There are idiomatic ways to program in particular languages (even in Python or JavaScript) which are strictly against the functional approach, even though nothing in those languages prohibits it. It gets trickier with external dependencies which are "forced" on you too.

Do you have a concrete "domain" example that you think will be hard to turn functional (which basically means turn the integration points into minimal functions doing just the integration bits — basically, any side-effects are limited to those integration functions)?



Multithreaded embedded systems. Yes, the functional people are absolutely correct that shared mutable state is evil. If that's the world you live in, though, you need to deal with it effectively. You need to have thread 1 able to respond to an external event by changing shared state that thread 2 sees, but in a controlled way so that thread 2 never sees an inconsistent state.

Now, there is a place for pure functions in that environment. But making decisions based on state can run so thoroughly through the code that "functional core" leaves very little core.


"Multithreaded embedded systems" is not saying much.

My initial hunch is that you've got a lot of existing code that passes and mutates big global state objects around. Still, even your description clearly highlights an issue that is there regardless of whether you want to push for a "functional core": "decisions based on state ... run so thoroughly through the code" _will_ come back and bite you.

It also highlights an easy way to decouple those into simpler functional parts: identify which part of the state is really needed in each part, and only pass that in, and have it return an updated state: basically, the only change you are making is turning the implicit parameters into explicit function arguments and return values. Turning the entire codebase around will be tricky, of course. But perhaps you can switch over chunks of it as the units are readied as you go along.

Of course, if you've got a lot of data that would be expensive to copy around, you might want to keep some of the logic for mutating that non-functional, but you could still decouple that thus making it have a functional core too.


Here's a router for television signals. It's got 100 different video sources, 80 different destinations, and "layers" (you can route audio differently from video, though you usually route them together).

You have 6 or so different sources of control (different panel systems, automation systems that use serial interfaces, other automation that uses Ethernet). Each of those is a different thread.

All those different sources of control need to see the same image of what's connected to what.
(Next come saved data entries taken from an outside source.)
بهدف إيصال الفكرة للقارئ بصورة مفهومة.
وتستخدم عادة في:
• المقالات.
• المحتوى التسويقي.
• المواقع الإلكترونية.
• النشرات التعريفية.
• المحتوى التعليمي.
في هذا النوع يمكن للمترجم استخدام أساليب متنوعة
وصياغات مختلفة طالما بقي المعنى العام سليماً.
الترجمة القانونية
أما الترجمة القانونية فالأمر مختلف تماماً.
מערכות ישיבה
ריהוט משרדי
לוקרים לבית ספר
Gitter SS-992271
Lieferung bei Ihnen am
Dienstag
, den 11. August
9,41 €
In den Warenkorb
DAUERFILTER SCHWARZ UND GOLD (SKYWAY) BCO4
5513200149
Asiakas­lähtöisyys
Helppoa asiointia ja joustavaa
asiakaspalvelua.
So when one thread makes a change, it has to change for all the threads.

You could think about separating that state into parts, but does that really gain you anything? If you've got 80 variables that behave identically instead of one 80-element array, are you really ahead?
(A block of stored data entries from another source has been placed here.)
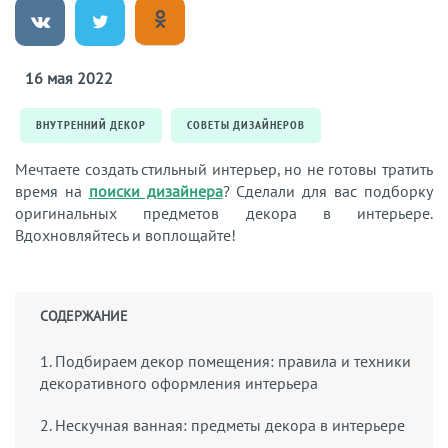
16 мая 2022
ВНУТРЕННИЙ ДЕКОР
СОВЕТЫ ДИЗАЙНЕРОВ
Мечтаете создать стильный интерьер, но не готовы тратить
время на
поиски дизайнера
? Сделали для вас подборку
оригинальных предметов декора в интерьере.
Вдохновляйтесь и воплощайте!
СОДЕРЖАНИЕ
1. Подбираем декор помещения: правила и техники
декоративного оформления интерьера
2. Нескучная ванная: предметы декора в интерьере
A shadow DOM. A state manager ;). A protocol implementation which needs state. There are cases where the domain has state. Like said, typically, for request/response cases which is 90% of everything we program nowadays, this state is typically loaded from somewhere else. I am also not particular arguing for OOP here. It is just the absolutism which are an issue.
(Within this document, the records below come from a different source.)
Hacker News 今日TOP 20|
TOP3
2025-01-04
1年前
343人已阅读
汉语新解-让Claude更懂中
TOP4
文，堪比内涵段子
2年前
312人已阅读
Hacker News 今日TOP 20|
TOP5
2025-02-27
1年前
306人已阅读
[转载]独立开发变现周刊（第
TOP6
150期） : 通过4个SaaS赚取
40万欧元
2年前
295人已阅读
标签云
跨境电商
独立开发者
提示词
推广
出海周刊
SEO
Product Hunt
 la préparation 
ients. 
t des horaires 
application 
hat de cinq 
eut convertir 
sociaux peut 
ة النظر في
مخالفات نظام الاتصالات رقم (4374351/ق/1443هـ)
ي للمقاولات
A DOM is a huge hierarchical data structure and not much else (sure, it has function pointers too, but that's pretty much it).

You can easily turn things into substructures and have functions only work on those: whether you pass by reference or value is up to you and your choice of language, but even when passing by reference (to avoid memory copying), you can write functional code.

Again, it sure is non-idiomatic for most languages, but that does not mean it's impossible or even hard.

As far as "absolutism", generally, aiming for minimal statefulness will help you write more maintainable code (citation missing :).


What about an "update(state, event) -> NewState" design for state machines and stateful protocols?